Sat Sep 20, 2014 12:40:06

From weightlifting to wushu, rowing to rugby sevens and swimming to sepaktakraw, the Games will showcase elite Asian talent in 36 sports, with the first of 439 gold medals to be awarded in the women's 10 metre air pistol team event on Saturday.

Much of the attention will be focused on the pool where Olympic champions Sun Yang of China and South Korea's homegrown hero Park Tae-hwan will meet in a series of freestyle duels.

China has topped the medals table at the last eight Asian Games and is expected to do so again, while the hosts' target is finishing second, above fierce rivals Japan, for the fifth straight Asiad.

China's vast delegation includes badminton great Lin Dan and London Olympic gold medallist Yi Shiwen while Japan expect great things from a swim team that took seven golds at the recent Pan Pacific Championships.

Olympic champions Yang Hak-seon and Lee Yong-dae will spearhead South Korea's campaign for 90 golds on home soil in a Games that will also put Korea's financial muscle and logistical capabilities to the test once again.

After hosting the Asian Games in 1986 and 2002, and the Olympics in 1988, South Korea will stage the winter Olympics for the first time in Pyeongchang in four years' time.

A successful Incheon Games would go a long way to allaying any concerns that South Korea will struggle to be ready.

A gold-medal laden performance would also be well received in South Korea, where the mood has been one of grief and despair following the Sewol ferry disaster in April.

Of the 476 passengers and crew on board, 339 were children and teachers from the same school.

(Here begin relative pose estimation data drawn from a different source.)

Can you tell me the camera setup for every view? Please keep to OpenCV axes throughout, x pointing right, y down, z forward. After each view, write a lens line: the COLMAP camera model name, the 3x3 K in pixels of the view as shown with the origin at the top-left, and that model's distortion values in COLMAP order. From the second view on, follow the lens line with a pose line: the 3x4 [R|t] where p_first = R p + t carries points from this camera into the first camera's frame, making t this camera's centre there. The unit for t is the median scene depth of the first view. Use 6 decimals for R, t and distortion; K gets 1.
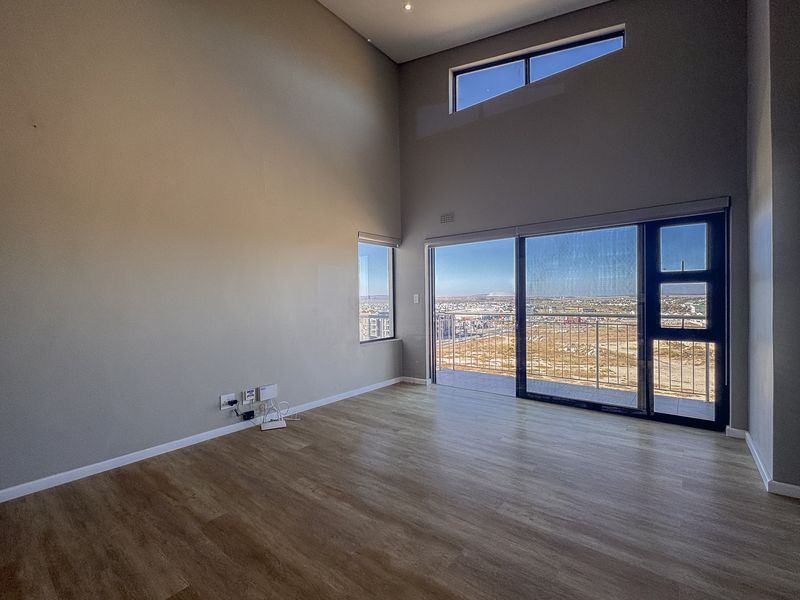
lens RADIAL K [[356.1, 0, 400.0], [0, 356.1, 300.0], [0, 0, 1]] dist [-0.000547, -0.000115]
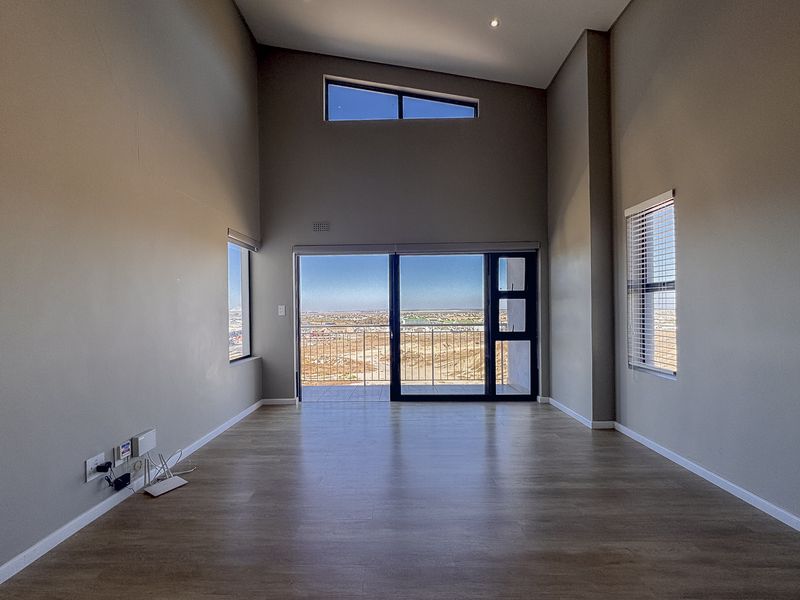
lens RADIAL K [[363.2, 0, 388.0], [0, 363.2, 309.9], [0, 0, 1]] dist [0.000255, 0.000257]
pose [[0.797689, 0.005992, 0.603039, -0.439204], [0.002968, 0.999900, -0.013862, 0.012580], [-0.603061, 0.012847, 0.797591, 0.149827]]
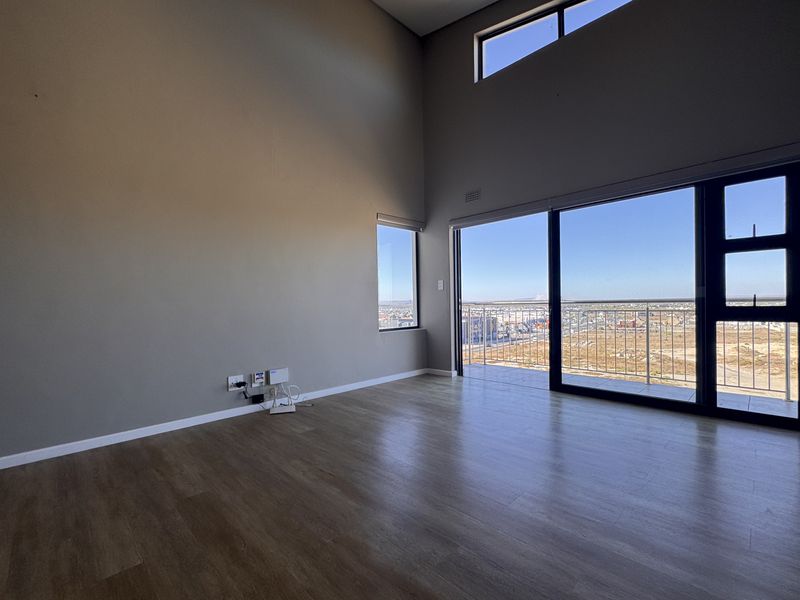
lens RADIAL K [[357.3, 0, 400.5], [0, 357.3, 304.4], [0, 0, 1]] dist [-0.001756, 0.000102]
pose [[0.993600, -0.003840, -0.112894, 0.068993], [0.003891, 0.999992, 0.000231, 0.069574], [0.112892, -0.000669, 0.993607, 0.081255]]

Only 172 people were rescued and the remainders are all presumed to have drowned.

While relations remain strained between Tokyo and Pyongyang, North Korean and Japanese athletes showed no signs of tension as they filed into the stadium one after another, the Korean alphabet putting the delegations beside each other.

The North Korean flag was also flying at the stadium, a week after complaints from ultra-conservative South Korean groups forced organizers to take them down from the streets in the host city and other venues.

Tensions between North and South Korea are high and the two states are still technically at war after the 1950-53 Korean War ended in a truce, not a peace treaty.